Dark matter is one of the most important challenges of particle physics. One of the ways to research dark matter is to identify dark matter signals in particle collision experiments. However, a large amount of simulation is required due to the very small cross-section and broad parameter space of dark matter. Therefore, it is important to reduce the Central Processing Unit (CPU) time. In order to reduce the CPU time, we have studied CPU time of simulation used for dark matter research using machines.

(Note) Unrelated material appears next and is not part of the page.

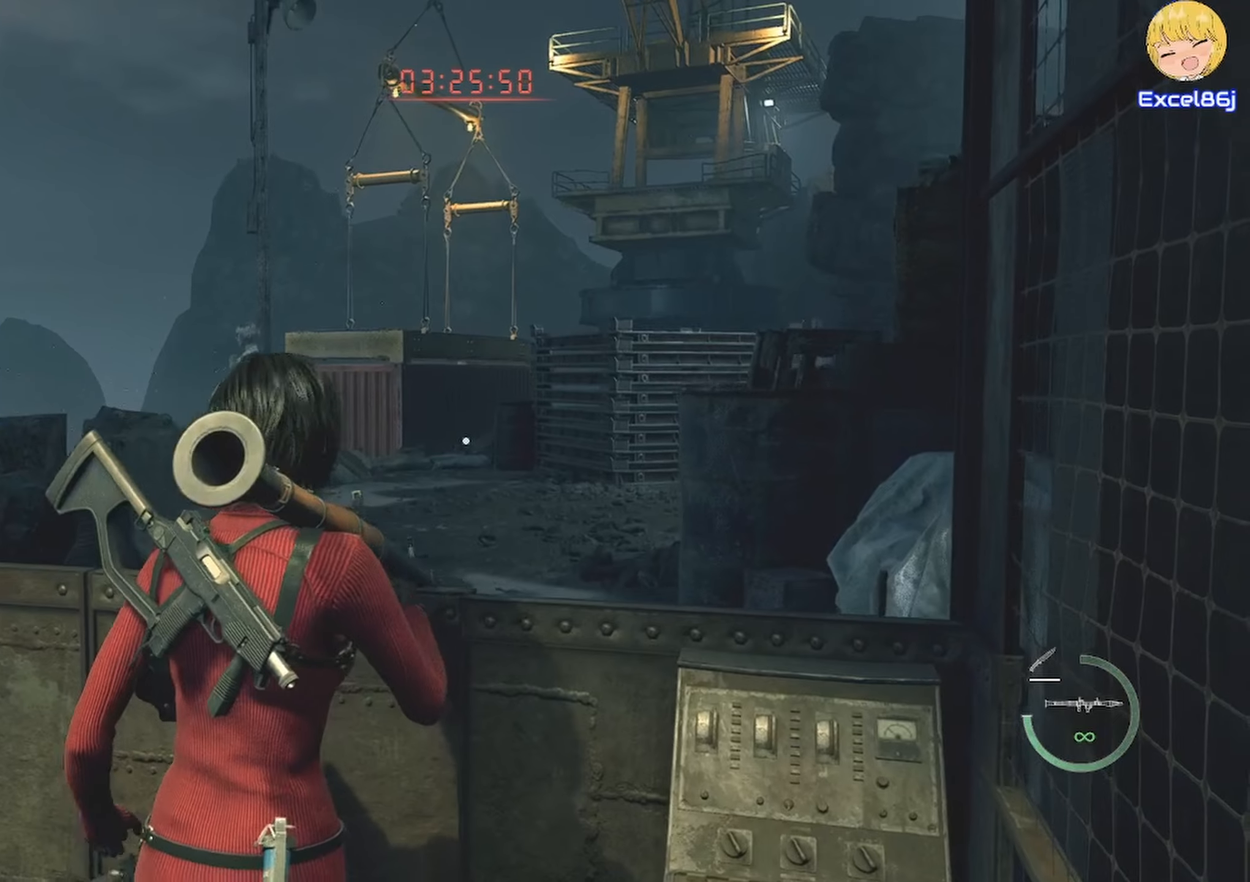
{"keys": ["shift", "w"], "mouse": [], "events": []}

We have studied a few signal channels of dark photon including A^'→μ^+ μ^- at electron-positron colliders using High Energy Physics (HEP) simulations. We have conducted this study in the stand-alone frame using KISTI-5 supercomputer (Nurion) and a local Linux machine. We have included the electron-positron collision experimental energies of Belle II, FCC-ee, CEPC, and ILC. We have generated signal events using MadGraph5 based on the Simplified Model. And the detector simulation of each experiment has been performed through Delphes. Next, physics analysis has been performed using MadAnalysis5. As a result, we have compared the physical quantities of dark photon at the generation level and the reconstruction level. Finally, the detector acceptance for each experiments have been calculated. The CEPC have showed the highest detector acceptance for the signal channel.
We have compared CPU time of simulation using the Nurion and the local machine. Nurion is composed of the KNL, a computational node, and the SKL, a CPU-only node, and both the KNL and the SKL were used in this study. We have compared how much CPU time is reduced when using one node (multiple cores) compared to when using one core by machines. When using multiple cores, CPU time decreased in the order of the KNL, the SKL, and the local Linux machine. In addition, we have compared the CPU time for each machines as the number of jobs increase on one node. As a result, the parallel processing efficiency according to the number of jobs of the Nurion have shown much better performance than that of the local Linux machine.